> **Data section**:

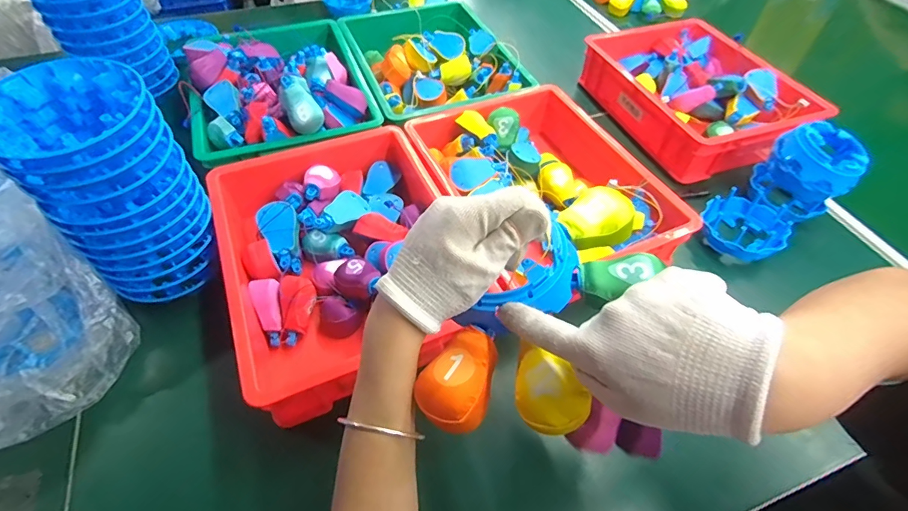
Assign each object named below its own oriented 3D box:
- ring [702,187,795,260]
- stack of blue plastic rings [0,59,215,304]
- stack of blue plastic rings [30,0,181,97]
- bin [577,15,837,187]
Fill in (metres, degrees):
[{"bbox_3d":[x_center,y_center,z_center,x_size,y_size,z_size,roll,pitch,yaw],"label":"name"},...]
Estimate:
[{"bbox_3d":[0.396,-0.037,0.614,0.108,0.044,0.104,-31,58,-23],"label":"ring"},{"bbox_3d":[-0.352,-0.070,0.479,0.133,0.211,0.131,-34,60,-25],"label":"stack of blue plastic rings"},{"bbox_3d":[-0.553,-0.372,0.692,0.131,0.221,0.117,-36,60,-26],"label":"stack of blue plastic rings"},{"bbox_3d":[0.421,-0.290,0.789,0.265,0.080,0.337,-15,53,-13],"label":"bin"}]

> **What is required**: From the material above, print everything exactly except the pictures.

> **Exercise result**:
Assign each object named below its own oriented 3D box:
- ring [702,187,795,260]
- stack of blue plastic rings [0,59,215,304]
- stack of blue plastic rings [30,0,181,97]
- bin [577,15,837,187]
Fill in (metres, degrees):
[{"bbox_3d":[x_center,y_center,z_center,x_size,y_size,z_size,roll,pitch,yaw],"label":"name"},...]
Estimate:
[{"bbox_3d":[0.396,-0.037,0.614,0.108,0.044,0.104,-31,58,-23],"label":"ring"},{"bbox_3d":[-0.352,-0.070,0.479,0.133,0.211,0.131,-34,60,-25],"label":"stack of blue plastic rings"},{"bbox_3d":[-0.553,-0.372,0.692,0.131,0.221,0.117,-36,60,-26],"label":"stack of blue plastic rings"},{"bbox_3d":[0.421,-0.290,0.789,0.265,0.080,0.337,-15,53,-13],"label":"bin"}]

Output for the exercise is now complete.